──────── Record excerpts

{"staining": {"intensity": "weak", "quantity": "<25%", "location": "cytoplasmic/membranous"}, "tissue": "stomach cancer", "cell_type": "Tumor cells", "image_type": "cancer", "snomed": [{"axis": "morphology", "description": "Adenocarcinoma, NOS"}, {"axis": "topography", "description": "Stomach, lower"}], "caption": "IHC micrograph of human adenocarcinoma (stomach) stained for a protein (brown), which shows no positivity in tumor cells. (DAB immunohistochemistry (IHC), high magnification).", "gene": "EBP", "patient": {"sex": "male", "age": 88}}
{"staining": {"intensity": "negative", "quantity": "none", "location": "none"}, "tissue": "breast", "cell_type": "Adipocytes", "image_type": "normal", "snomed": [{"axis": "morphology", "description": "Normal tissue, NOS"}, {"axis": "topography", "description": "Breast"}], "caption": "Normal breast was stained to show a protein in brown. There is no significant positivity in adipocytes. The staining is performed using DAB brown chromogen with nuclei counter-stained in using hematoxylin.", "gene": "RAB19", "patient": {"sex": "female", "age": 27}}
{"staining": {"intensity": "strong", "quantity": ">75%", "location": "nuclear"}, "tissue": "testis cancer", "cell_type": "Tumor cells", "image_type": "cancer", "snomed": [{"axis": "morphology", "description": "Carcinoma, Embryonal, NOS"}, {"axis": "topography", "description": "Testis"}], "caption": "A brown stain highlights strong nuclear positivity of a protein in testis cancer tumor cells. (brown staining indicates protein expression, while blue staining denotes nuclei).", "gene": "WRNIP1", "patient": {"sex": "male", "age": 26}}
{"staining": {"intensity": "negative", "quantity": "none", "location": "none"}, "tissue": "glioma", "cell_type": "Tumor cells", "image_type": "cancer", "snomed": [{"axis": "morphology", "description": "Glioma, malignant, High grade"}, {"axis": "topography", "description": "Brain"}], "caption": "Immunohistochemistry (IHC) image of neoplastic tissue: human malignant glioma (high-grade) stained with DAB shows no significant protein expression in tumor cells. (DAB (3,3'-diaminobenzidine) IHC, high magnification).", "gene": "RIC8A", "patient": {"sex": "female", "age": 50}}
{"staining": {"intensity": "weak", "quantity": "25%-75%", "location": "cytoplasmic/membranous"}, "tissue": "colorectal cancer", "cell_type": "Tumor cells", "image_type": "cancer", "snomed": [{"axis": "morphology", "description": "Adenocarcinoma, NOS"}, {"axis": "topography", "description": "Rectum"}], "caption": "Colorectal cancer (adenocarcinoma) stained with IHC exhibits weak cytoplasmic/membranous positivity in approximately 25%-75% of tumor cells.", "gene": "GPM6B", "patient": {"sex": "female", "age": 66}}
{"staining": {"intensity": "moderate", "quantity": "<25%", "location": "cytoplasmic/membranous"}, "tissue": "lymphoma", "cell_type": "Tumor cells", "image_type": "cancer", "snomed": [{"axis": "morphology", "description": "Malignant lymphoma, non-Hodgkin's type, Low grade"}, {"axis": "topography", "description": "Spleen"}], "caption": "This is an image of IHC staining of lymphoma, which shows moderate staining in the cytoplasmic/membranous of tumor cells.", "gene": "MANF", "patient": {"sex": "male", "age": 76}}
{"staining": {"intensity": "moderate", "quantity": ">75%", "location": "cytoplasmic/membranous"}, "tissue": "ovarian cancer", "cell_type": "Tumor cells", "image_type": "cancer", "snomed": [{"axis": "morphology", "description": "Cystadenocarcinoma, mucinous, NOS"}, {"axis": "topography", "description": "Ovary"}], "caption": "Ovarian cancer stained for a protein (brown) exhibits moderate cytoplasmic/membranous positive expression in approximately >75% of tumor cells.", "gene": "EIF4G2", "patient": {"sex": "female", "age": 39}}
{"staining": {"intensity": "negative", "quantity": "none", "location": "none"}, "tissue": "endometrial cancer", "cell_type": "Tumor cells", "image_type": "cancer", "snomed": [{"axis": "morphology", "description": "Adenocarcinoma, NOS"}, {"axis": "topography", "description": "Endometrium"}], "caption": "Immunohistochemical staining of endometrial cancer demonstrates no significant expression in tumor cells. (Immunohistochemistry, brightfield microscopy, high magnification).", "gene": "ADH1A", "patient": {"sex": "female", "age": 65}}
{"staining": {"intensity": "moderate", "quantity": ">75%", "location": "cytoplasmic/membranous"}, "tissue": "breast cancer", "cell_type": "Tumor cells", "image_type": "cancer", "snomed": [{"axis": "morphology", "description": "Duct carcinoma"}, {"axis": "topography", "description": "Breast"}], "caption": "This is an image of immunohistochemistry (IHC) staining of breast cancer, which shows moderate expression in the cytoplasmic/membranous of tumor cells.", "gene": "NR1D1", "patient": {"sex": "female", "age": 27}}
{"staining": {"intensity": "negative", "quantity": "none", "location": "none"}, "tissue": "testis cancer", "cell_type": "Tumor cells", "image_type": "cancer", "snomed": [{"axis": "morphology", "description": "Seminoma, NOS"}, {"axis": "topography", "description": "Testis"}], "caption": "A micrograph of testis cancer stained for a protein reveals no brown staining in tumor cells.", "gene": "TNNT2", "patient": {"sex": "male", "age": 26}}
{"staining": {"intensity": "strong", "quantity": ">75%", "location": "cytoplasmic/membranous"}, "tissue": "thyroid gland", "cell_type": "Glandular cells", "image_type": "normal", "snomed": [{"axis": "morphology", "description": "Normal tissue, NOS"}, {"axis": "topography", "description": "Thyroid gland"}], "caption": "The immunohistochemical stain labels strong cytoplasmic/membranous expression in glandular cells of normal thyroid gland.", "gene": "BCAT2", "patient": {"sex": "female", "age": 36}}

────────────────

About this exercise
From the data above, gather every line that includes the word "micrograph".

Response to this task
{"staining": {"intensity": "weak", "quantity": "<25%", "location": "cytoplasmic/membranous"}, "tissue": "stomach cancer", "cell_type": "Tumor cells", "image_type": "cancer", "snomed": [{"axis": "morphology", "description": "Adenocarcinoma, NOS"}, {"axis": "topography", "description": "Stomach, lower"}], "caption": "IHC micrograph of human adenocarcinoma (stomach) stained for a protein (brown), which shows no positivity in tumor cells. (DAB immunohistochemistry (IHC), high magnification).", "gene": "EBP", "patient": {"sex": "male", "age": 88}}
{"staining": {"intensity": "negative", "quantity": "none", "location": "none"}, "tissue": "testis cancer", "cell_type": "Tumor cells", "image_type": "cancer", "snomed": [{"axis": "morphology", "description": "Seminoma, NOS"}, {"axis": "topography", "description": "Testis"}], "caption": "A micrograph of testis cancer stained for a protein reveals no brown staining in tumor cells.", "gene": "TNNT2", "patient": {"sex": "male", "age": 26}}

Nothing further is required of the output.